ENTRIES SUPPLIED:
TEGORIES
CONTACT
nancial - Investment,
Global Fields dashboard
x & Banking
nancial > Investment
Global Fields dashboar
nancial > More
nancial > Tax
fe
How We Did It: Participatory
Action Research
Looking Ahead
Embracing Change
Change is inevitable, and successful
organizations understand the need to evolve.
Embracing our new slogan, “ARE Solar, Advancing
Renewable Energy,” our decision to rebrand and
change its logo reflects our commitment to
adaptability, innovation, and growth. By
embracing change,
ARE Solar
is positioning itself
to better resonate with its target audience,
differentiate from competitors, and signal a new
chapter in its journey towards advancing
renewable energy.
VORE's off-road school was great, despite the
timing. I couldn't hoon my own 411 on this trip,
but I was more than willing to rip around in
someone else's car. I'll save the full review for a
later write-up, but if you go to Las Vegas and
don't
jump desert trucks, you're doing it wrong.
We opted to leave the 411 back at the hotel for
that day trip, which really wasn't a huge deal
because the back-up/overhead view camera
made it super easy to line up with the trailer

--

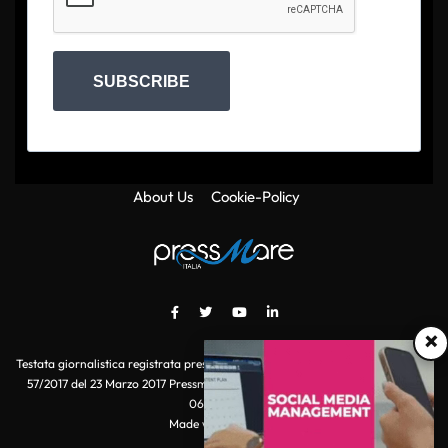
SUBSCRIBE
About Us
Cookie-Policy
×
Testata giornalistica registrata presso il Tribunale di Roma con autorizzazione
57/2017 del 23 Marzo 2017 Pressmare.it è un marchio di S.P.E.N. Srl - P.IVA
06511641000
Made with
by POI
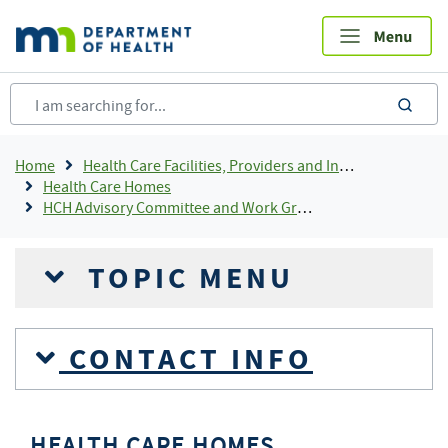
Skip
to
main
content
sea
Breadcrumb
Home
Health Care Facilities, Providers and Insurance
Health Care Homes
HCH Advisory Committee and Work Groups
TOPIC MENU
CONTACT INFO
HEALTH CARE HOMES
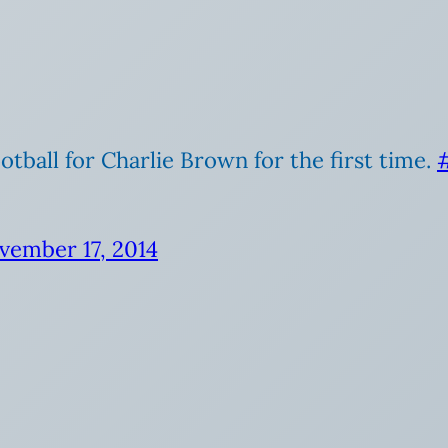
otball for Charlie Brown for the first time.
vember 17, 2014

WHAT IS NEEDED: When a line in the listing above holds the word "with", copy it.

WRITTEN SOLUTION:
to better resonate with its target audience,
made it super easy to line up with the trailer
Made with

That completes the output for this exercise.